Wir schwiegen, ließen die Wellen die Stille ausfüllen, die schwer und doch so leicht zwischen uns lag. Jeder Atemzug dauerte ewig. Als Damjan sprach, war seine Stimme ruhig, fast schon so, als ob er endlich den Beweis für eine lang gehegte Theorie bekommen hatte. „Also bist du das Kind des Todes." Eigentlich hätte ich überrascht sein müssen, doch tief in mir hatte ich es gewusst. Genau wie er. „Ja." Er legte seinen Kopf nach hinten, sodass er auf meiner linken Schulter zum Liegen kam. „Dein Vater ist also der Gott des Todes." Zur Bestätigung nickte ich. „Und deine Mutter?" Ich griff nach einigen Steinen und warf sie ins Wasser. „Sie war für ihn nicht das, was sie vorgab zu sein. Er brachte sie um, als sie ein Kind bekam, eins das er ihr nicht aufgezwungen hatte. Das Kind meines sterblichen Vaters." Meine Stimme brach, sie war gestorben, ermordet worden, alles seinetwegen. Ein Monster. „Wer war sie?" „Eine sterbliche Seelenwanderin, eine die der Göttin der Lieb so ähnlich sah, das die Menschen sich vor ihr fürchteten. Sie verehrten sie und gleichzeitig mieden Sie sie. Meine Mutter soll von den Göttern geliebt worden sein, besonders von der Liebesgöttin, sie war ihre die liebste Sterbliche. Angeblich war sie regelrecht vernarrt in sie." Es fiel mir schwer die richtigen Worte zu finden, die Wut und die Trauer zu kontrollieren.

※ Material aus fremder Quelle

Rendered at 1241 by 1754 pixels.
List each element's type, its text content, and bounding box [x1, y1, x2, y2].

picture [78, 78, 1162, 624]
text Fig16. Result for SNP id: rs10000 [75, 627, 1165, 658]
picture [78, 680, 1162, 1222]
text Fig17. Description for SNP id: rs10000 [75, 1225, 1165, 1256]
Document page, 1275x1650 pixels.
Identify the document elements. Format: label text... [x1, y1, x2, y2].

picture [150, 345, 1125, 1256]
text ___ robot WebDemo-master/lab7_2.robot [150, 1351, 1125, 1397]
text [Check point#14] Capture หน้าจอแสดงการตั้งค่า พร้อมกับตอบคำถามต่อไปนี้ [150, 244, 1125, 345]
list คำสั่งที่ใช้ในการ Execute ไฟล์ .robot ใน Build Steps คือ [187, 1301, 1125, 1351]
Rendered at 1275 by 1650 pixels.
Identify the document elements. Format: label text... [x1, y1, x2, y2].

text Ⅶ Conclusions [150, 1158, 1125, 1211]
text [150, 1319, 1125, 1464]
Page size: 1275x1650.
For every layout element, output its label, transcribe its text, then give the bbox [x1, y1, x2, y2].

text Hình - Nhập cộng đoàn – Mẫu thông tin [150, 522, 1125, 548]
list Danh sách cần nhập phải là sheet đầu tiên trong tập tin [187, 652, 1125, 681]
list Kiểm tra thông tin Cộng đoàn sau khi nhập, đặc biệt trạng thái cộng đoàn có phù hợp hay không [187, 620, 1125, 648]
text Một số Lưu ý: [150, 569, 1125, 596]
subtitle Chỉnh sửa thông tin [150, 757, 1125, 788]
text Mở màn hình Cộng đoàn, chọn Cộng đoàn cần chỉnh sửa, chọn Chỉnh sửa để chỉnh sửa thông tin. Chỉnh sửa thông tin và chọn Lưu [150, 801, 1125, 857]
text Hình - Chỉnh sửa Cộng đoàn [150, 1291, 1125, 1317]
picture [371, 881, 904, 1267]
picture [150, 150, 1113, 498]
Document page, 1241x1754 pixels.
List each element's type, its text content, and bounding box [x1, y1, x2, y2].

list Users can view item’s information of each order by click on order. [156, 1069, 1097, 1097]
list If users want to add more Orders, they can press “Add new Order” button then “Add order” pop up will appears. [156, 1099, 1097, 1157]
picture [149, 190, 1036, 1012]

„Mit den Jahren wurde auch dieses Monster auf sie aufmerksam. Er kam auf die Erde, in der Gestalt eines sterblichen Mannes. Er gab vor Hilfsbedürftig zu sein, das man ihn auf der Wanderung zurück zu seinem Stamm überfallen hatte. Meine Mutter bot ihm an seine Wunden zu versorgen und ihn mit in das Lager zu nehmen. Sie war zu gutmütig, zu sanft. Auf dem Weg machte er sie sich zueignen. Er folterte sie, zwang sie, ihm zu sagen, dass sie ihn auch liebte. Er hielt sie gefangen, mehrere Wochen lang. Ihr Mann suchte sie, doch er fand sie nicht, ein magischer Bann lag auf ihrem Versteck. Nach einigen Wochen spürte meine Mutter, dass sie mit mir schwanger war. Sie flehte ihn an, sie gehen zu lassen, um das Kind aufzuziehen und später, wenn ich alt genug war, würde sie zu ihm zurückkommen. Er willigte ein, er wollte kein Kind, nur sie. Doch meine Mutter liebte meinen Ziehvater, ihren Mann, so sehr, so unfassbar stark, dass sie ihn nicht verlassen konnte oder wollte. Der Stamm hatte die Suche damals nie aufgegeben und so fanden sie meine Mutter eines Tages alleine in einer Hölle. Sie brachten sie zurück und langsam erholte sie sich. Ich wurde geboren und sie sagte ihm nicht, das er nicht der Vater war. Ich glaube, er wusste es, doch er sagte nichts, zog mich auf wie sein eigenes Kind. Er liebte meine Mutter auf die selbe Art wie sie ihn. Nach einigen kurzen Jahren wurde meine Mutter wieder schwanger, doch das Monster, mein Vater, hatte sie nicht vergessen. Er wartete auf sie und als er rausfand das sie schwanger war, fing er an sie zu hassen. Er wollte sie und ihrem Mann das schlimmste zufügen, er wollte sie töten. Und so brachte er sie bei der Geburt meiner Schwester um. Er ließ meinen Ziehvater wissen, das ich genau so ein Monster war wie er." Meine Stimme brach. Damjan lehnte sich noch ein Stück weiter zu mir.